Europa, per mantenerla in vita la strada migliore è farla a tre velocità
Distruggerla o conservarla? Restarci o venirne fuori? Parlo dell’Unione Europea, naturalmente. Da sempre, euroentusiasti ed euroscettici si dibattono fra queste alternative, magari con qualche velo, con qualche prudenza, talora con qualche ipocrisia. Eppure, basterebbe un po’ di sano realismo per convincere tutti che nessuna delle due alternative è priva di grossi, grossissimi inconvenienti. E allora? La soluzione è probabilmente piú semplice di quanto si possa pensare.
Occorre tuttavia partire da lontano, perché non è possibile elaborare una credibile “linea europea” se non prendendo le mosse dalla constatazione degli errori di fondo che sono alla base della attuale costruzione comunitaria. Tralascio volutamente altre considerazioni d’ordine politico-sociale, che potrebbero condurci lontano. Mi soffermerò soltanto – e brevemente – sulla articolazione dell’Unione Europea; perché è tale articolazione, intrinsecamente sbagliata, radicalmente sbagliata, che origina la divaricazione dei diversi interessi nazionali. Divaricazione, contrapposizione, inconciliabilitá che nega in partenza la stessa definizione di “Unione”. La UE, infatti, è una unione disunita, un ossimoro, una contraddizione in termini. È concepibile una Unione dove – per esempio – la componente Germania abbia interesse a mettere in ginocchio la componente Grecia, o dove – per fare un altro esempio – la politica dell’immigrazione austriaca sia incompatibile con la politica dell’immigrazione italiana?

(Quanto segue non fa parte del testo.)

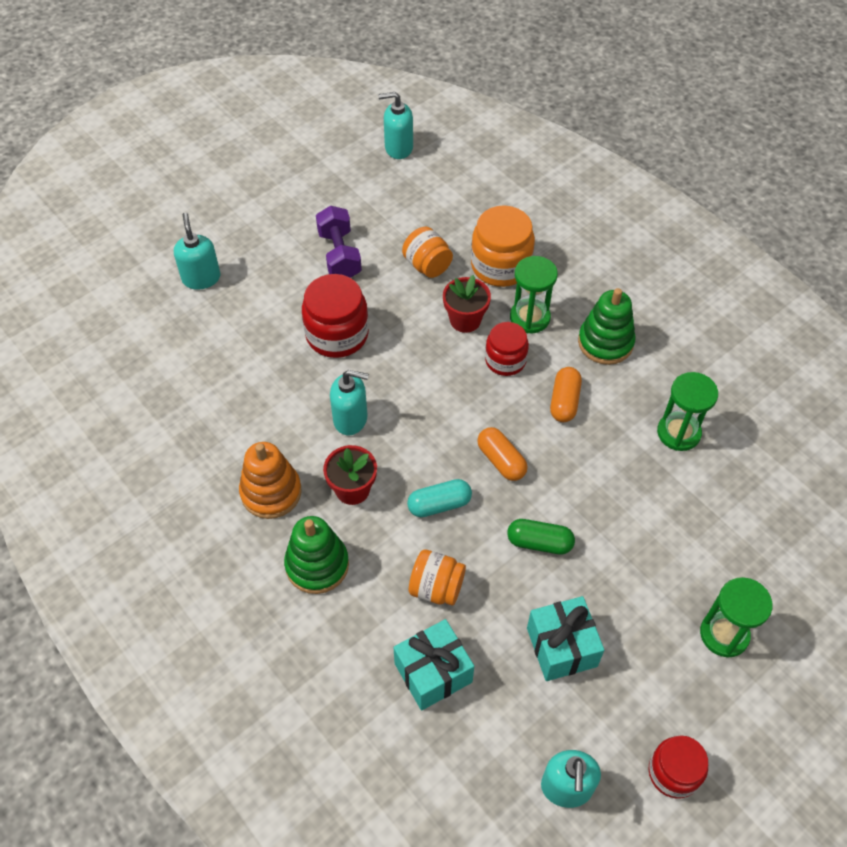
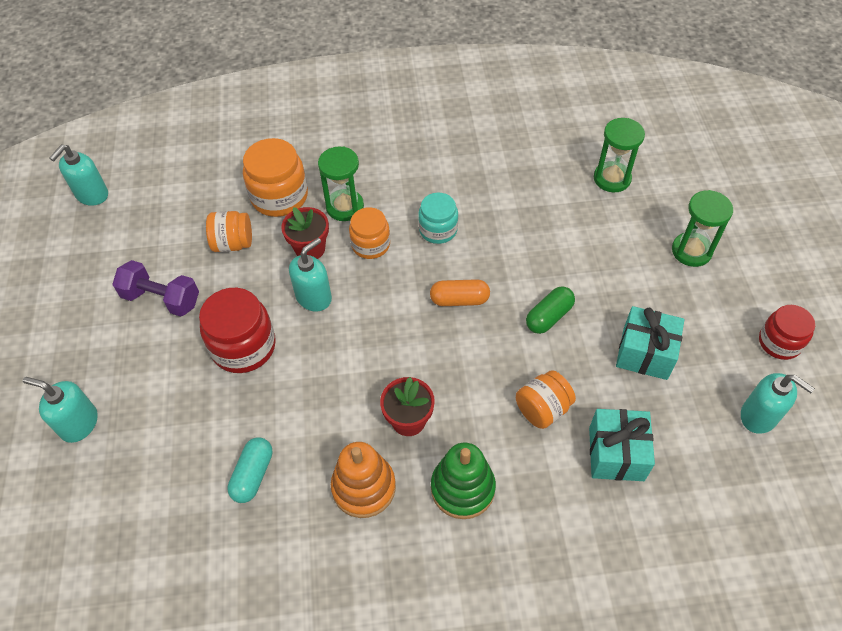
camera: 55 degrees left, 0 degrees up
turquoise soap dispenser [330,370,369,435] -> turquoise soap dispenser moved to [289,238,332,312]
turquoise capsule [407,479,472,517] -> turquoise capsule moved to [227,437,272,503]
red jar [485,322,529,376] -> orange jar [349,207,390,259]
orange capsule [550,367,582,422] -> turquoise jar [418,193,458,244]
green stacking toy [578,288,636,365] -> none
green hourglass [657,372,718,451] -> green hourglass moved to [594,118,645,192]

La verità è che pensare di includere in una stessa “unione”, di far convivere in una medesima struttura 28 paesi tanto profondamente diversi fra loro, è stata fin dall’origine una utopia allo stato puro. Basta una occhiata ai rispettivi PIL per rendersene conto. Si va dai 109.000 dollari di PIL pro-capite del Lussemburgo ai 24.000 della Romania, con un rapporto di ricchezza reale, quindi, che è quasi di 5 a 1. In mezzo, fra i due estremi del Lussemburgo e della Romania, c’è di tutto. Semplificando al massimo, i paesi dell’area nordica e germanica stanno nella parte alta della classifica, e i paesi dell’est nella parte bassa.
I paesi latino-mediterranei sono in posizione intermedia: 43.500 dollari la Francia, sui 38.000 la Spagna e l’Italia, fanalino di coda il Portogallo con 30.000 dollari. La nostra Europa – diciamocelo chiaramente – è questa; eventualmente con l’aggiunta di Grecia e Cipro. Paesi economicamente compatibili (il rapporto fra il più ricco e il più povero è di 4 a 3), omogenei politicamente, culturalmente, socialmente, antropologicamente, peraltro con una medesima matrice linguistica di derivazione latina. Diversa cosa è l’opulenta Europa tedesco-scandinava. Altra cosa ancora è l’Europa Orientale, che in larga parte sconta ancora i guasti dell’ereditá comunista.
Da queste considerazioni potrebbe derivare una proposta programmatica mediana fra quelle del mantenimento o della dissoluzione dell’attuale Unione Europea: quella che, pur mantenendo una sovrastruttura comune unitaria, si articoli in almeno 3 diverse aree europee intermedie, con l’obiettivo immediato di pervenire ad una effettiva integrazione interna alle singole aree, per giungere ipoteticamente in un secondo tempo ad un ulteriore livello di integrazione, da negoziare successivamente e, ovviamente, su basi e con parametri completamente diversi dagli attuali. Credo che questa sia l’unica soluzione realistica per dare un senso e un significato alla “Unione”.